How to ensure that software runs on real hardware?  The cloud provider can actually put it on a simulator. Two types of attacks - run simulation on general hardware or run simulator inside real hardware to man-in-the-middle.  SGX protects against both of these attacks.

You need to make sure you're using real HSM hardware, which is hard as the cloud provider may not do that.

Looking at the common SGX Enclave Design
  • Define a generic remote attestation scheme
  • Arbitrarily compose different crypto schemes (generate keys, save to disk, generator CSR requests and create audit log)
  • Define a workflow that combines first 2 steps

BlackHat 2017
Example is vacuously broken. Attacker runs attestation correctly and runs rest of the protocol outside of the enclave. Allows attacker to simulate some sub-computations, commitment log of confidential data (eg sha256 of someone's birthdate), send confidential data over encrypted TLS and simulates states related to birthdate. Enclave is a single protocol sequentially composed of sub-protocols.

BlackHat 2017 Imagine where the user wants to store their keys on disk. The problem here is SGX does not have an internal counter, so it needs to get it from outside source. The trusted way to do this is via the TPM, but you want to make sure nobody switches out the motherboard and reset the counter. Sounds good? But this scheme is still insecure. The enclave doesn't have a way to control how many instances of the enclave exist. Attacker runs the same enclave concurrently and feeds the same tpm_cntr and tpm_sig to both instances. Concurrent composition not limited to running the same operation. SGX has no built-in replay protections. Launch enclave cannot limit concurrency, EINITOKEN is a long-term credential and the whitelist is ineffective.

The damage is not limited to that piece of data but anything that depends on that data. You're not just effecting one node, you might be impacting multiple notes.

**What you have to do**
Continue the notes on SGX enclave security from where they stop.

**Given data**

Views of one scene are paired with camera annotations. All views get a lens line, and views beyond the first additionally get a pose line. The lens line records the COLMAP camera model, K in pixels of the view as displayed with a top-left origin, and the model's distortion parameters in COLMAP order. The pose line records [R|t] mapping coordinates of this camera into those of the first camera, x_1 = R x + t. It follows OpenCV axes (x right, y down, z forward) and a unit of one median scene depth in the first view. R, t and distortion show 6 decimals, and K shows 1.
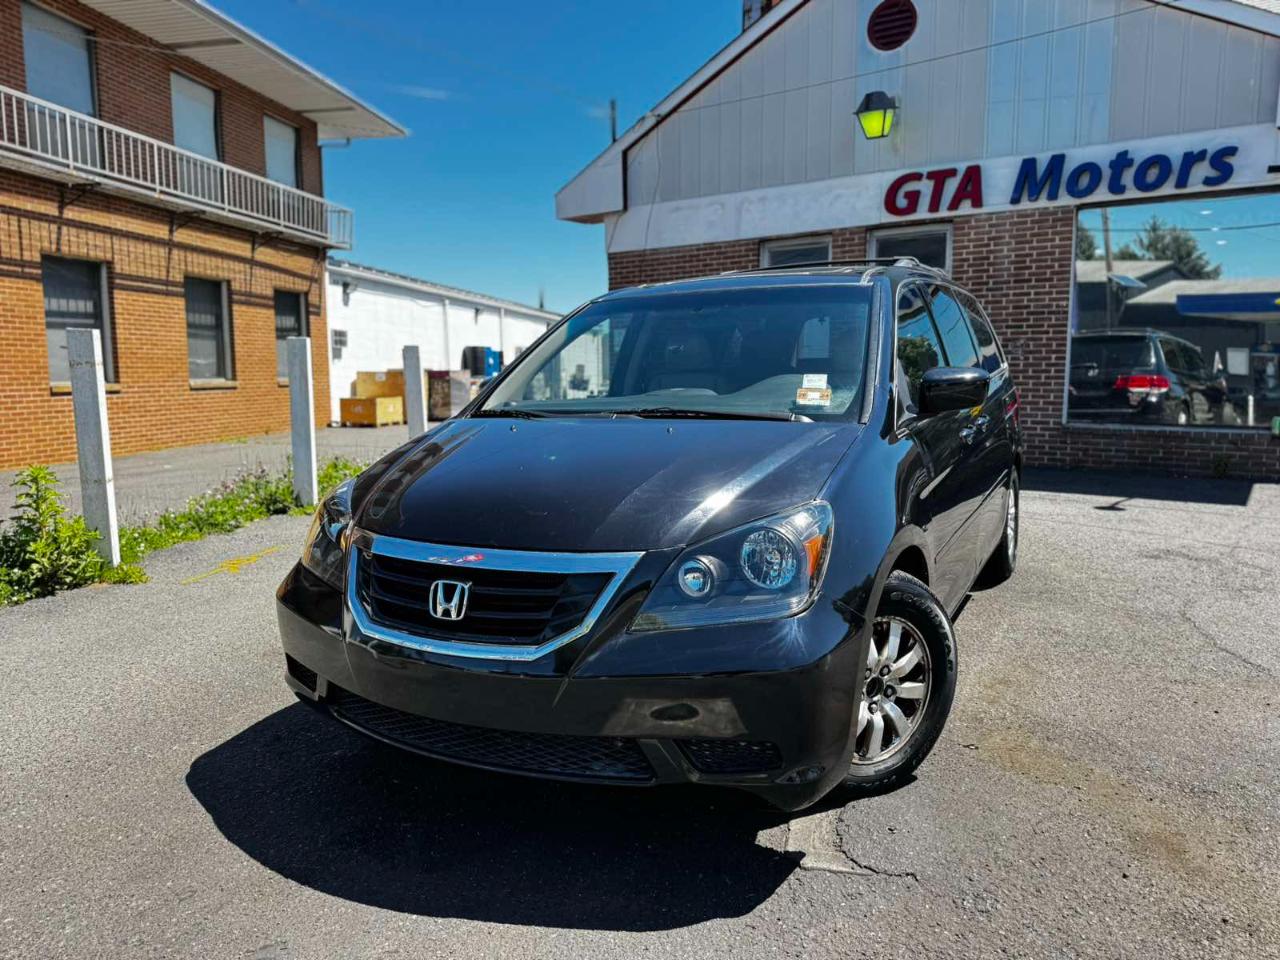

**Reply to the task**
BlackHat 2017
Another issue is state malleability and knowledge extractors. SGX enclave is nota  black box, as adversary can force the enclave to exit at arbitrary execution point via AEX and then control what happens after AEX. Global enclave state is malleable! Partial rewinding effect possible, since SGX allows multiple threads within the same enclave, interrupt one-thread at appropriate point and ecall other threads. Careful wit interactive proof-of-knowledge protocols, as they require just two responses per commitment to reveal the secret.

Now onto other issues...

Group signatures allow members to anonymously sign messages on behalf of the group with a single group public-key (unique private key per member).  Group manager decides who can join the group and grants credentials to each member. Security goals are full anonymity and member revocation. Can use EPID for anonymity, blind join and member revocation.

EPID signatures have two distinct components: basic signature and non-revoked signature proof. Basic signature is based on BBS+. In addition to basic signature, each signature also contains a lot of math that is hard to capture on a blog. EPID doesn't have full anonymity if you revoke a key.

BlackHat 2017
Each platform given a provisioning ID (PPID), which is known by the CPU and Intel, so there can be no anonymity of join (though it also doesn't claim). The researcher believes there is an online database, maintained by Intel, online of all of these highly sensitive IDs that would be an attractive target for attackers.

BlackHat 2017
Enclave creates local attestation for quoting enclave (QE) and optionally requests QE to generate local attestation for for quote for anclave. QE creates encrypted EPID signature and the enclave validates QE's lcoal attestation on encrypted quote. The enclave sends encrypted quote to Service Provider (SP), SP cannot validate the quote itself even if it has access to group public key.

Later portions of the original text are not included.